Nora (enja records)

Franco Ambrosetti

Released October 12, 2022

DownBeat Four-and-a-Half-Star Review

Jazziz Critics’ Picks 2022

YouTube:

https://music.youtube.com/playlist?list=OLAK5uy_lg4MTTbBLl-TKtKYDQyaNWLYS81zEVmXc

Spotify:

https://open.spotify.com/intl-pt/album/5vmtw8Wf1sSb4UeWfXCuTv?si=zvPHOox7TAaga2tpYBKgVw

About:

Growing up in Lugano, Switzerland, the son of a pioneering bebop alto saxophonist on the 1940s European jazz scene, a teenaged Franco Ambrosetti came under the sway of his father’s heroes — Charlie Parker, Dizzy Gillespie and Clifford Brown. They became his heroes too as the aspiring trumpeter began emulating their blistering chops and visceral abandon. Now, at age 80, Franco is following a different muse. After nearly 40 albums as a leader, he has reached a point in his career where caressing each note is more important to him than showcasing chops. “When you’re in your 20s, you want to play as fast as you can and as high as you can, like Clifford,” he said. “But somewhere after turning 50, then you concentrate on more important things and you try to say something with just a few notes, but the right ones, like Miles Davis did.”
Franco plays all the right notes in typically elegant fashion on Nora.

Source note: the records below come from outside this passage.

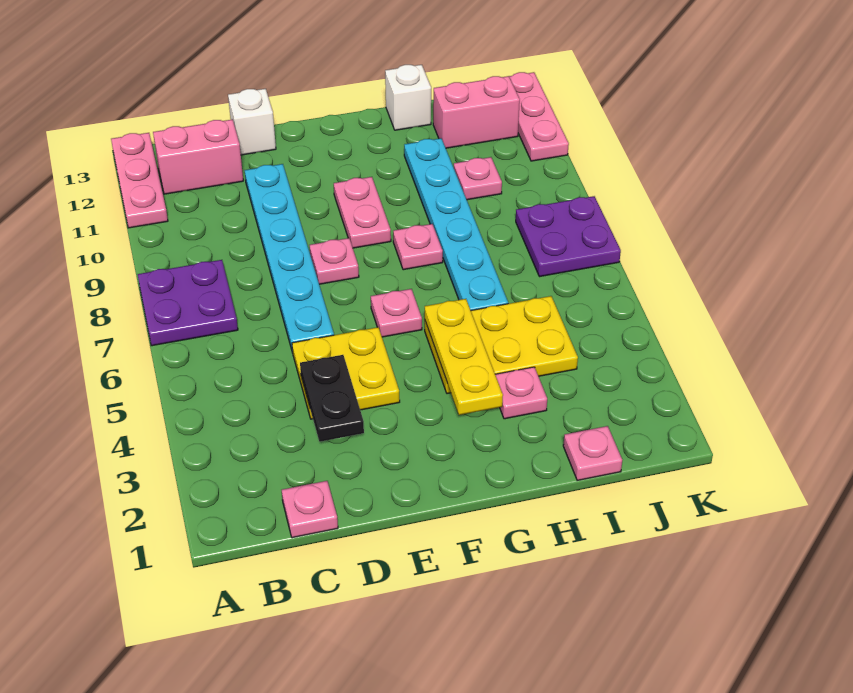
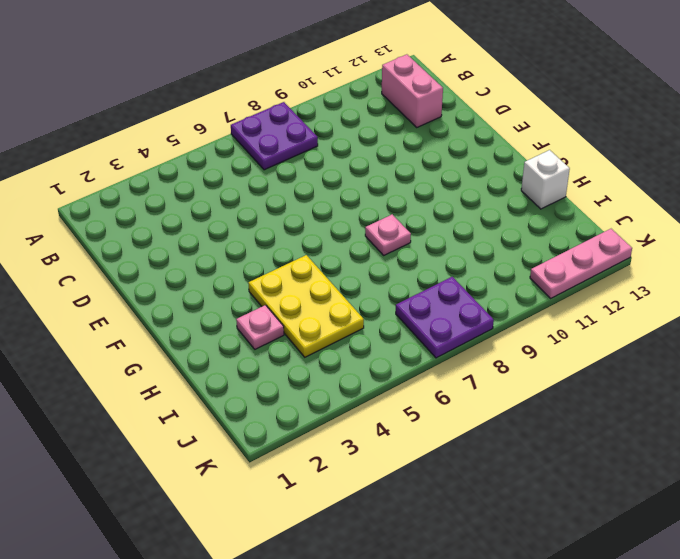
none -> pink 1x3 plate [111,133,168,228]
none -> pink 1x1 plate [282,481,338,538]
none -> yellow 2x2 plate [292,327,400,419]

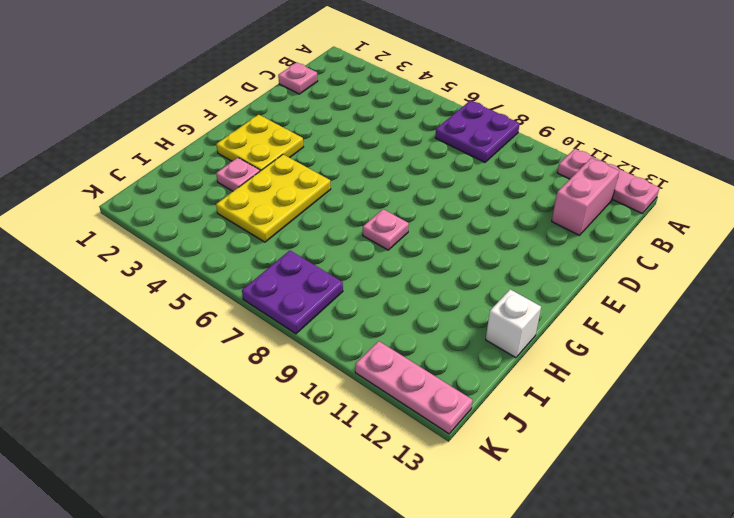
yellow 2x2 plate [216,115,303,171] -> yellow 2x2 plate moved to [292,327,400,419]
none -> cyan 1x6 plate [245,164,334,352]
none -> white 1x1 brick [228,89,276,155]
none -> pink 1x1 plate [309,238,359,284]

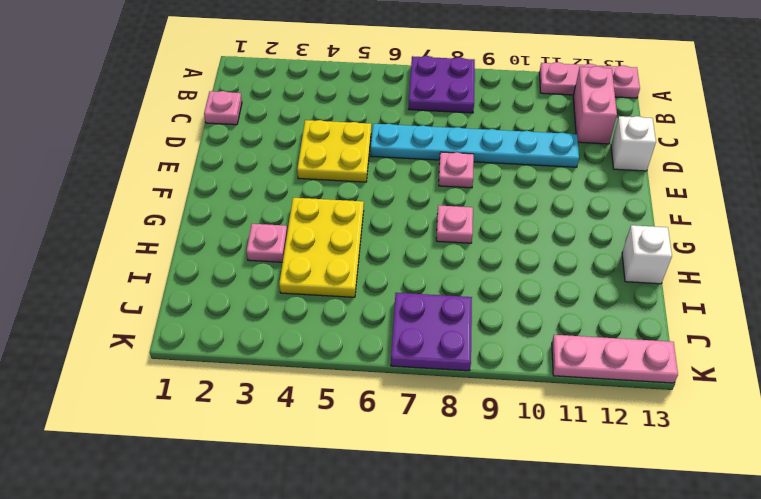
none -> pink 1x1 plate [371,289,422,337]
none -> pink 1x2 plate [334,177,391,248]
none -> cyan 1x6 plate [404,138,508,310]

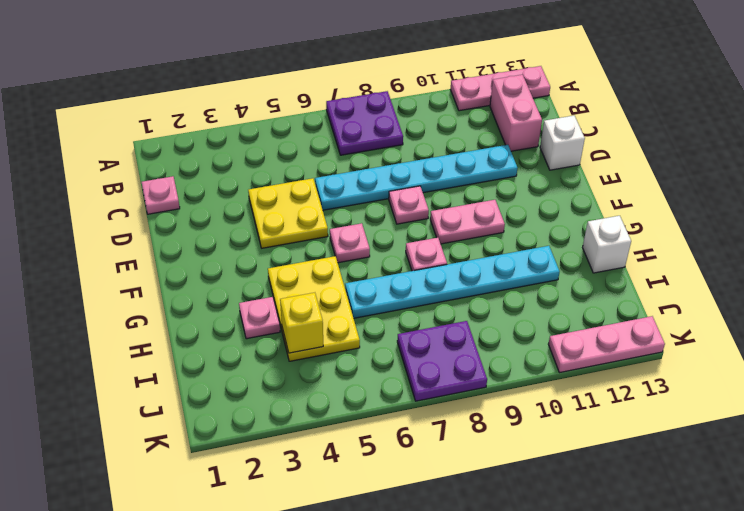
yellow 1x1 brick [280,293,323,353] -> none
none -> pink 1x1 plate [563,426,622,480]
none -> pink 1x1 plate [454,157,502,200]
none -> pink 1x2 brick [433,76,520,148]

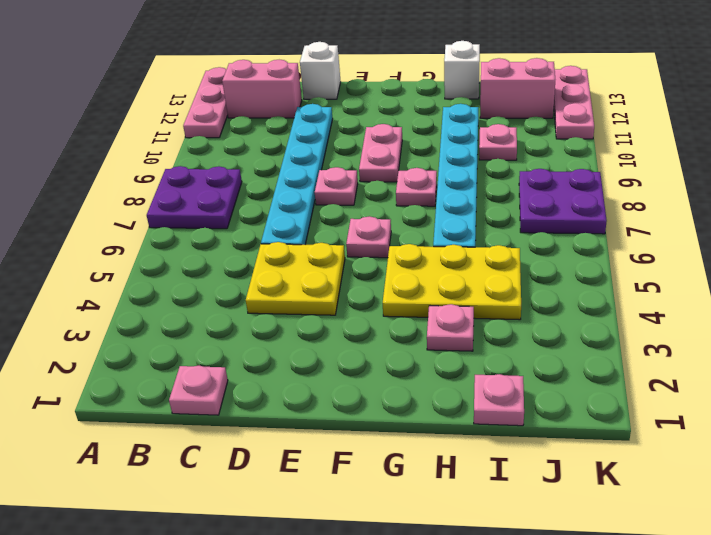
none -> black 1x2 plate [300,355,364,442]
none -> yellow 1x3 plate [425,299,503,415]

Backed by an all-world group of pianist Uri Caine, bassist Scott Colley and drummer Peter Erskine, with a guest turn by guitarist John Scofield, plus Grammy-winning pianist-arranger Alan Broadbent conducting a 22-piece string orchestra, Ambrosetti plumbs the depth of emotion on this program of romantic ballads, delivered with rare intimacy and grace. Possessing a golden tone on flugelhorn, he ruminates and tells stories on each of these melodic gems.
Rather than emulating Bird’s ferocity on “Ornithology” or the intensity of Clifford Brown’s “Cherokee,” Franco mines something more luxurious on Nora – a spirit closer to Charlie Parker with Strings (Bird’s lush 1950 album on Mercury Records) or Clifford Brown with Strings (his 1955 album on EmArcy).
Franco turned to Broadbent, whose empathetic approach proved perfect: “My method is to have the orchestra involved in what I call a subsong, where the ensemble is playing its own melody, lifting and expressing things in quiet counterpoint with the lead song. This is an older style I’ve identified with since I was a boy, influenced of course by Gordon Jenkins and Nelson Riddle. But my harmonic approach to string writing is completely different from theirs, more jazz-oriented. I like to think that I have found my own voice as an arranger/composer. I believe this attracted Franco to me, like musical souls finding each other.”

Track Listing:

1. Nora’s Theme 06:37

2. Morning Song 07:05

3. All Blues 07:48

4. Falling in Love 05:32

5. Autumn Leaves 05:54

6. Sweet Journey 06:37

7. It Happened Quitetly 06:03

8. After the Rain 08:23

Personnel:

Franco Ambrosetti: trumpet, flugelhorn

John Scofield: guitar

Uri Caine: piano

Scott Colley: bass

Peter Erskine: drums

Sara Caswell: violin

Alan Broadbent: arranger, conductor

Recorded February 14-17, 2022, at Sear Sound Studio, NY,

Recorded and Mixed by Jim Anderson

Assistant Enginnering and Mixing: Ulrike Schwarz, Dan Thompson

Review:

Producer Jeff Levenson has lined up all-star collaborators and a 22-piece orchestra to abet 80-year-old Franco Ambrosetti’s long-envisioned entry in the super-romantic jazz-withstrings subgenre, influenced by classic albums of Charlie Parker, Clifford Brown, Ben Webster, Stan Getz and Miles Davis. Nora earns a proud place among those, attaining distinction as an especially reflective, autumnal vision of beauty and connectedness. Throughout the entire low-light, hold-meclose program, the Swiss brass man applies limpid fluidity and mournful grace with enormous conviction to rich writing and exacting conducting by Alan Broadbent — who inspires the strings to swing and sway naturally on the waltz “All Blues,” and elsewhere hover like spirits or plumb deep blue depths. On “After the Rain,” gloriously, they do both at once. As for the jazz players: Scott Colley’s solid bass serves as their spine, connecting with Erskine’s thoughtful, uplifting, subtly propulsive drumming. Guitarist John Scofield shadows Ambrosetti on George Gruntz’s “Morning Song” then reconceives it; they’re reverente on Coltrane’s ballad, while sustaining their own sounds. Pianist Caine is complementary to dynamics and mood, at times adds drive, contrast and even touches of funk, modestly throughout. Ambrosetti’s long, unhurriedly floating lines, his aching upward reaches and rueful low confessions add up to a heroically conclusive statement, and it’s set in gold.